# 01 Altima Keyless Remote



## shutterfly (Dec 2, 2005)

I have a 2001 Altima SE with auto tranny, unfortunately the remote is missing so I got one from ebay. The remote's FCC ID is: KOBUTA3T.
However, I can't get the new remoted programmed even though I have followed the reprogramming instructions. Just wonder what you guys' remotes' FCC IDs are? The seller claim that those remotes should work if FCC IDs are the same.

Thanks,


----------



## gfriedman (Oct 12, 2005)

shutterfly said:


> I have a 2001 Altima SE with auto tranny, unfortunately the remote is missing so I got one from ebay. The remote's FCC ID is: KOBUTA3T.
> However, I can't get the new remoted programmed even though I have followed the reprogramming instructions.
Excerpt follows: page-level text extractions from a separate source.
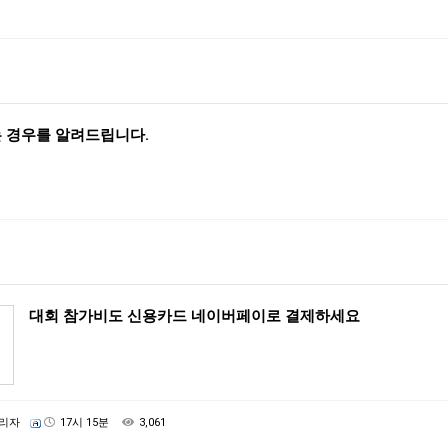
 경우를 알려드립니다.
대회 참가비도 신용카드 네이버페이로 결제하세요
리자
17시 15분
3,061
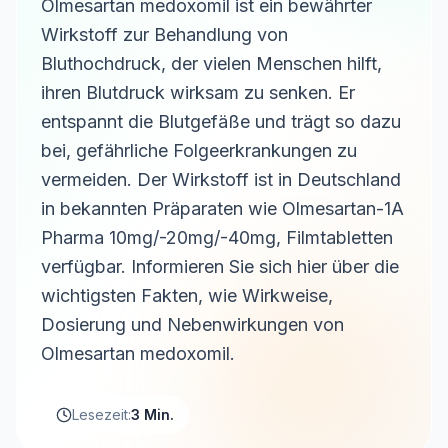
Olmesartan medoxomil ist ein bewährter
Wirkstoff zur Behandlung von
Bluthochdruck, der vielen Menschen hilft,
ihren Blutdruck wirksam zu senken. Er
entspannt die Blutgefäße und trägt so dazu
bei, gefährliche Folgeerkrankungen zu
vermeiden. Der Wirkstoff ist in Deutschland
in bekannten Präparaten wie Olmesartan-1A
Pharma 10mg/-20mg/-40mg, Filmtabletten
verfügbar. Informieren Sie sich hier über die
wichtigsten Fakten, wie Wirkweise,
Dosierung und Nebenwirkungen von
Olmesartan medoxomil.
Lesezeit:
3 Min.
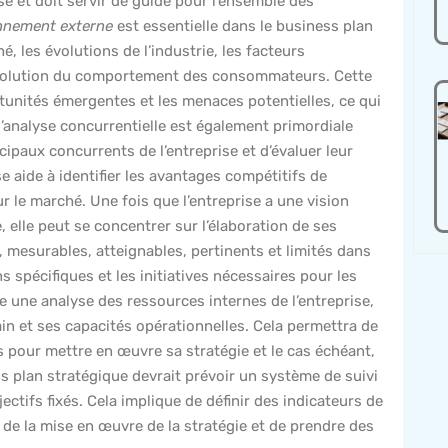
se et doit servir de guide pour l’ensemble des
onnement externe
est essentielle dans le business plan
, les évolutions de l’industrie, les facteurs
évolution du comportement des consommateurs. Cette
tunités émergentes et les menaces potentielles, ce qui
l’analyse concurrentielle est également primordiale
incipaux concurrents de l’entreprise et d’évaluer leur
e aide à identifier les avantages compétitifs de
r le marché. Une fois que l’entreprise a une vision
 elle peut se concentrer sur l’élaboration de ses
, mesurables, atteignables, pertinents et limités dans
ons spécifiques et les initiatives nécessaires pour les
e une analyse des ressources internes de l’entreprise,
in et ses capacités opérationnelles. Cela permettra de
s pour mettre en œuvre sa stratégie et le cas échéant,
ss plan stratégique devrait prévoir un système de suivi
jectifs fixés. Cela implique de définir des indicateurs de
 de la mise en œuvre de la stratégie et de prendre des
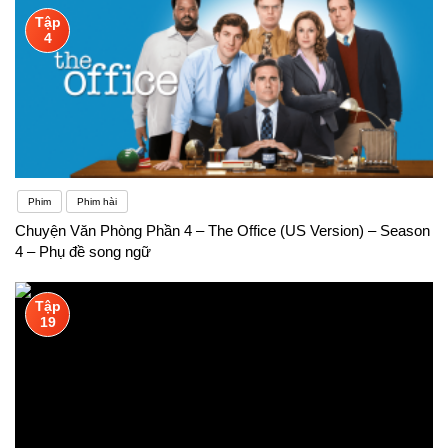
Tập
4
Phim
Phim hài
Chuyện Văn Phòng Phần 4 – The Office (US Version) – Season
4 – Phụ đề song ngữ
Tập
19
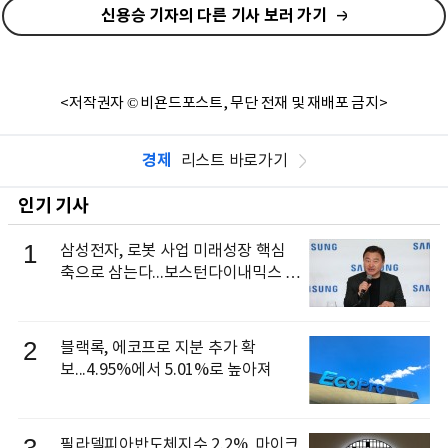
신용승 기자의 다른 기사 보러 가기
<저작권자 © 비욘드포스트, 무단 전재 및 재배포 금지>
경제
리스트 바로가기
인기 기사
1
삼성전자, 로봇 사업 미래성장 핵심
축으로 삼는다...보스턴다이내믹스 출
신 이동건 부사장, 로보틱스 전략팀장
으로 선임
2
블랙록, 에코프로 지분 추가 확
보...4.95%에서 5.01%로 높아져
필라델피아반도체지수 2.2%, 마이크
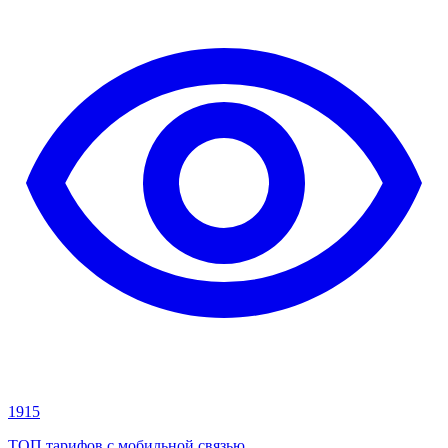
1915
ТОП тарифов с мобильной связью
Just wonder what you guys' remotes' FCC IDs are? The seller claim that those remotes should work if FCC IDs are the same.
> 
> Thanks,


I have a 2000 GXE and that is the same ID I have. Check the battery


----------



## BurtonRW (Apr 19, 2005)

*Keep trying.*

I bought my current 2000 GXE used and the first remote they gave me didn't work. They had to go through three before they found one that they could get programmed and it still doesn't have nearly the range or reliability of other Nissan factory remotes I've had. (Are you sure the model isn't KOBU7A3T?)

Maybe it's just a design flaw. Better get the one that came paired from the factory, I guess.


----------



## gfriedman (Oct 12, 2005)

BurtonRW said:


> (Are you sure the model isn't KOBU7A3T?)


Nah, I just checked again - it's definately TA3T


----------